When he had the store you lived in that building?
We lived in the store. It was a big building. we had the
back half for cooking and the bedroom, and this and that,
and then we had this full attic for the rest of it.
I'm interested in the housekeeping that you mother had
to do. What did she have to work with in any of these
places. Do you remember any of that?
Well, she had a cook stove. Not a range, a cook stove. It
had four lids on the top, a firebox and an oven. Not the
nice big ones with six lids and a water reservoir and a
warming oven up above, no that comes later. I remember that
washing was quite a chore with that many children and Dad
bought her a washing machine about 1905. It was a wooden tub
with a wringer and dasher attachment on the top. The dasher
thing had five wooden fingers about 8 or 10 inches long,
they went down into the water. Then there was a wheel with
a handle, gear, and a shaft through to turn it. And Harry
had to turn this wheel to make it run and he had to turn the
wheel for wringing out the water. She had that for a couple
of years anyway, but she didn't have too much. Short on
cupboard space, storage space. Down at Lump we had more
room, not too much more, and then we built our house up on
our placer claim place, cut our own logs off our own place
and built a three room house there. That one was still
going strong - I don't remember when they tore it down,
probably around 1930-35.
How long did you own the property?
He never had a title to it because it was a mining claim and
you have to do a certain amount of work before you can prove
up and get a title on a mining claim and he never did that.
All he had to do was what they call representing work, $100
each year, and hold it indefintitely as a mining claim so
he held it until World War I. They passed a new law on
homesteads, put 320 acres for dry land homesteads and he
found the 320 acres up there in a nice place, the present
homestead, and he filed on that in 1913 I think. At any
rate he had it firmly with a building on it in 1914, and of
course he got title to that, and it is still in the family.
Now, the Lump place, after he moved off, just sat there and
they then had a new law that a person could take up land
and use the surface land for grazing and so forth even
though there was mineral under there that might develop
into mines. But the law was that anybody who came along
and struck ore on there, it was theirs and the poor guy who
had the surface claim just got paid for a road across his
We were in the Lump house until 1914 when we had the house
up on the homestead finished, and we moved over the summer
of 1914. So we still held the Lump Creek place, without
any legal title, just squatters, and there were four more
40s of land back toward sheep mountain, rough stuff that
could be taken under this homestead dry land act. And Dad
thought "Oh wouldn't that be great if I (Fran) could just
take up that land". But I was only 17 years old. He said,
"Well, if you were married why you could have it as the
head of a family". He said, "Why don't you talk to one of
these younger teachers down at Wesleyan", that was where I
was going then, "and see if she shouldn't want to marry you
just so you could have the homestead". Well, I never got
around to doing that, but when I came back from the war in
1919, the place was still open, and so I went down since I
was older then and I could file on the land.

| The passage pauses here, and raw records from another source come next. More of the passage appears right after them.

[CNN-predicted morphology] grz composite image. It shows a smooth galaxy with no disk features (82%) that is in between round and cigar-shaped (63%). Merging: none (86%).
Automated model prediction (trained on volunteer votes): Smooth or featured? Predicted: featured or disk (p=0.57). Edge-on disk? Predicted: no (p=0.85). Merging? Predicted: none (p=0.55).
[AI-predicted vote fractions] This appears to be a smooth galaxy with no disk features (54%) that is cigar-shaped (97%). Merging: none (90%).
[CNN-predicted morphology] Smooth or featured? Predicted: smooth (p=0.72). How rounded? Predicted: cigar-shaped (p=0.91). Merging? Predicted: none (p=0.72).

So I filed on
this scrub stuff and all and then there was a flurry of
activity, I was off to college, a little flurry of mining
activity,and one of the miners who was hired in this mine
just up the hill wanted to rent the from me for he and his
family so I said OK, he could rent it for $10 a month. He
moved in then wouldn't pay any rent, he said no he was
going to own the house so he staked out a mining claim, not
a placer claim, but a mineral claim, that took the house in
as part of the surface country and claimed the house was
his. So I had to go to the federal land office and get them
to swear or decide that this wasn't valuable mineral land
and so it was open to filing as a homestead, and then I had
to go to the county court and establish that the house was
Who put the house on there?
That's the house Dad built in 1909 when he moved from Lump
up there, but now it is my house because it is my land.

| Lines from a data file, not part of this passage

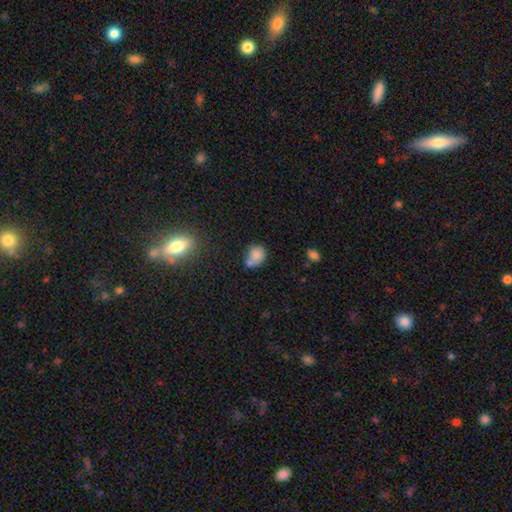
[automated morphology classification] The model was most divided on "merging": none: 40%, merger: 38%, minor disturbance: 16%, major disturbance: 6%. More confident: smooth or featured — smooth (78%); how rounded — round (60%).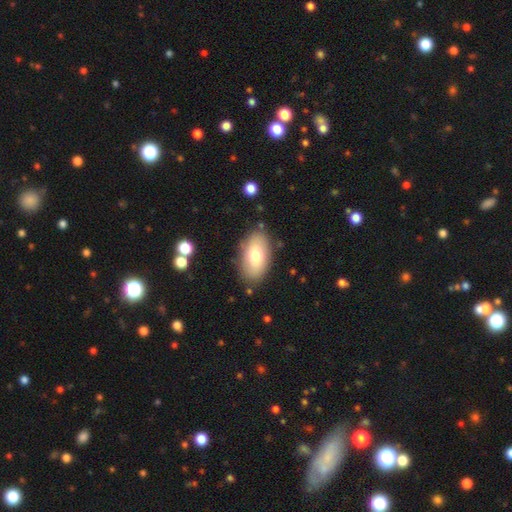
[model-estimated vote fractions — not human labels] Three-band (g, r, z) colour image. It shows a smooth galaxy with no disk features (71%) that is in between round and cigar-shaped (93%). Merging: none (82%).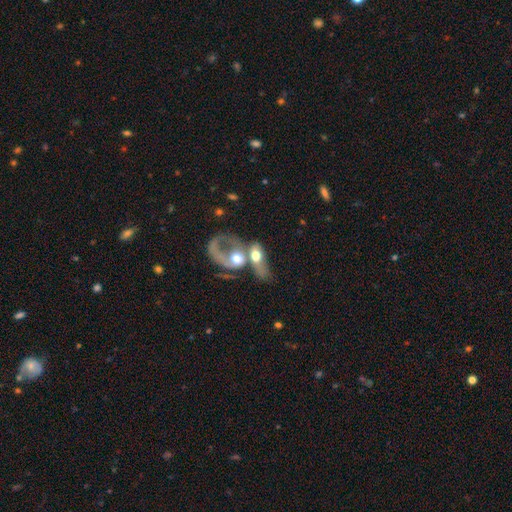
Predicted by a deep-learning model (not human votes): Smooth or featured: smooth — 50% (featured or disk — 42%)
Merging: merger — 66% (major disturbance — 15%)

There is a stable there and a hen house. So all of this
cost me $300 - $400 and since I was going to school I had
$100 a month coming to me from Uncle Sam and I saved up
some and paid off my bills over a year or a year and one-
half and so then I had clear title to the place. And all
I had to do was live on it for six months, because my time
in the army would count, instead of being three years like
an ordinary person. Six months and I could get title to it
. So I took your mama up there and we discussed and we
decided that if we stayed there six months we would have a
piece of property that wouldn't be worth as much as I could
earn in six months and it would be pretty tough sledding
besides. So my brother Jess wanted the place so I sold him
all my surface buildings, improvements, and fence and so
forth, and he took it over and proved up on it. Then
younger sister Florence gypped him out of it with a lot of
sweet talk and this and that and as soon as she got her
hands on it she sold it out to Merle Marks down the river,
down the creek, for about half what it was worth. Quite
the family deal.
We skipped ahead there. I would like to know something
about your schooling. We didn't really talk about that.
My schooling. O.K. When I was four I learned my letters
off Quaker Oats boxes and such playing on the floor while
Mother was busy working; she'd tell me a letter when I got
stuck. When I was five, cuz' Dad was teaching the school,
I was allowed to go to school. I could read better than
the six and seven year-old first graders in just a couple
of months. At any rate, I don't remember anything special
about the school. I went three years while Dad was the
teacher. Then he put in the store so we got another teacher,
a Miss Haynes, but no relation, from a family down in Clancy.
And she was a good teacher and after her we had a poor
teacher and she lasted a year and never taught us anything.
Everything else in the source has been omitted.